Et Azrael, le compagnon félin de Gargamel, représente le prolétariat. Il représente l'ouvrier exploité et de classe inférieur du système capitaliste, sous payé, et incapable de négocier pour de meilleures conditions. Azrael est souvent exigé pour risquer sa vie et partir à la poursuite des Schtroumpfs pour son maître comme les ouvriers consacrent leurs vies aux intérêts de leurs patrons. Notons que le mot Azrael lui-même est semblable au mot Israël, la patrie juive.

Pour les rouges, judaïsme et capitalisme ne font qu'un : les exploiteurs impérialistes sont à la solde de la "juiverie internationale". L'argent, c'est le mal. Le schtroumpf financier, entièrement consacré à la question monétaire, enfonce le clou : pendant la convalescence de l'irremplaçable grand schtroumpf, un des leurs tente d'introduire le système monétaire en lieu et place du troc. Tout part en couilles, la corruption le dispute à la paresse, le patrimoine commun est morcelé et privatisé, les rentiers apparaissent et le grand schtroumpf sauvera le village en mettant fin à l'expérience.


Si les schtroumpfs n'étaient que de la pourriture marxiste, les dégâts sur la jeunesse seraient limités. Mais non. Les schtroumpfs sont également nazis.


Les schtroumpfs sont de bons aryens. Souvenez-vous de leur première aventure, Les schtroumpfs noirs. Piqué par une mouche, un des schtroumpfs devient noir puis contamine tous les autres en les mordants. Il ne devient pas jaune ou vert, mais noir. Racisme que ce choix de couleur pour symboliser la régression primitive des schtroumpfs noirs. Ces derniers n'ont ensuite qu'une idée en tête : mordre leurs camarades. Gnap ! Une référence au cannibalisme
qui rejoint assez la représentation que les européens avaient des peuplades d'Afrique au 19è siècle. Une vision colonialiste, dont la seconde guerre mondiale ne fut que l'apothéose.



Un village, un peuple, un chef.


Persécuteurs de Gargamel, les schtroumpfs sont également antisémites (voir plus haut). Le grand schtroumpf incarne le général en chef, le juge et le professeur, tandis que le schtroumpf costaud a un rôle de valorisation du corps.

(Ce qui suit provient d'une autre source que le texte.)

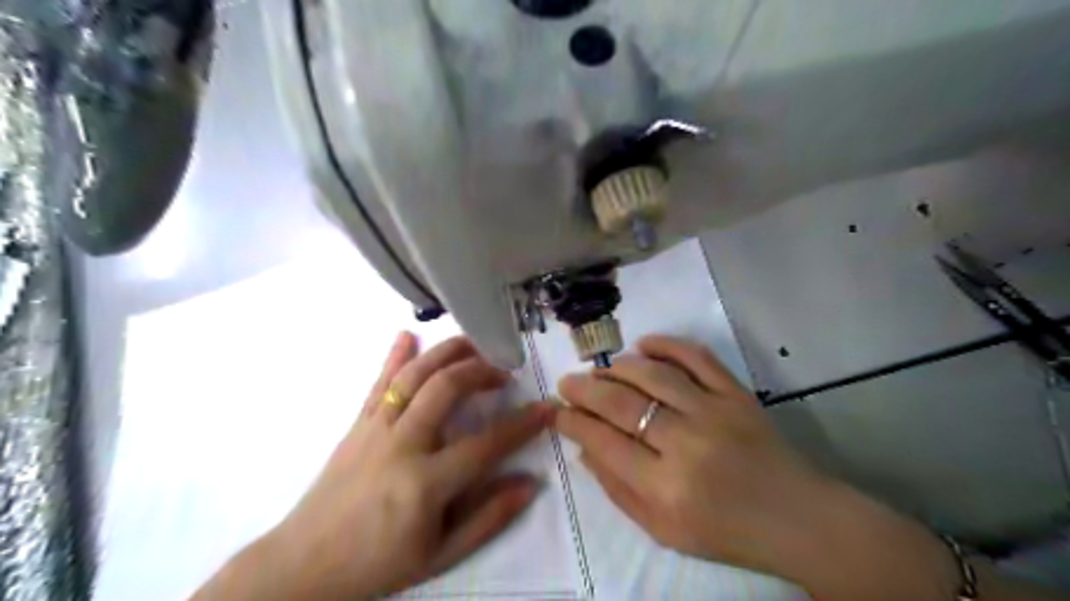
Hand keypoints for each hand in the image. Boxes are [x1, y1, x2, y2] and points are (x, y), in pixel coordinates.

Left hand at [194, 333, 551, 600]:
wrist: (303, 564)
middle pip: (445, 389)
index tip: (545, 409)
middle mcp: (401, 446)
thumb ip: (488, 518)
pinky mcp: (357, 424)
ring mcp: (374, 429)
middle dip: (481, 371)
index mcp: (424, 484)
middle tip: (504, 371)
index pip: (485, 444)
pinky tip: (408, 334)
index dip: (521, 425)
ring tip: (473, 344)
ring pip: (413, 376)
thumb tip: (530, 484)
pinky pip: (379, 383)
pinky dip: (395, 356)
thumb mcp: (440, 555)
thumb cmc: (378, 563)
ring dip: (446, 352)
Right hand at [557, 335, 967, 600]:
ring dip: (618, 367)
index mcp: (666, 488)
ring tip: (601, 369)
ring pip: (654, 375)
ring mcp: (714, 413)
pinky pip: (697, 357)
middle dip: (585, 389)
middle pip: (622, 404)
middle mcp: (687, 445)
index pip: (603, 442)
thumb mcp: (663, 530)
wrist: (798, 518)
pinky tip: (643, 345)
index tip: (557, 411)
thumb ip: (618, 490)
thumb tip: (585, 448)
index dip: (573, 422)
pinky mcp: (737, 394)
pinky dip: (667, 344)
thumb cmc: (726, 532)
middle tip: (567, 382)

La schtroumpfette, là encore, reste au foyer, et se voit confier l'unique marmot qui atterrit par erreur au village dans Le bébé schtroumpf. Elle n'est d'ailleurs devenu fréquentable qu'après son passage entre les mains du grand schtroumpf. Brune initiallement, elle était un fléau. Blonde, elle devient l'idéal féminin si cher au nazisme, belle allusion donc.



Drapeau


Loin d'être inconciliables, stalinisme et nazisme trouvent un fondement commun dans le concept de totalitarisme décrit par Hannah Arendt. Un chef directement en prise avec le peuple sans qu'aucun corps intermédiaire ne les sépare. Une société atomisée (pas de familles, d'associations, de partis ou syndicats) et corporatiste. Et avec le personnage du schtroumpf à lunettes, l'autre face du grand schtroumpf, une police politique qui, dans un Etat totalitaire achevé, s'est fait moralisatrice, ne comptant plus que sur le contrôle intérieur et plus sur la coercition extérieure.

Les sociétés totalitaires se posent aussi en anti-démocraties. Le schtroumpfissime le montre bien : à l'occasion d'un voyage du grand schtroumpf, les schtroumpfs se demandent qui va le remplacer temporairement et ont l'idée d'organiser des élections. Celui qui fait le plus de promesses l'emporte et aussitôt élu, il part dans une dérive autoritaire.

Le chef revient juste au moment où les schtroumpfs sont sur le point de s'entre-tuer. Moralité : élections = piège à cons, manipulation et jeu de dupes. Rien de bon ne sort des runes. Rien ne remplace le pouvoir absolu et gérontocratique du grand schtroumpf. Le village schtroumpf, c'est en fin de compte la société totalitaire parfaite.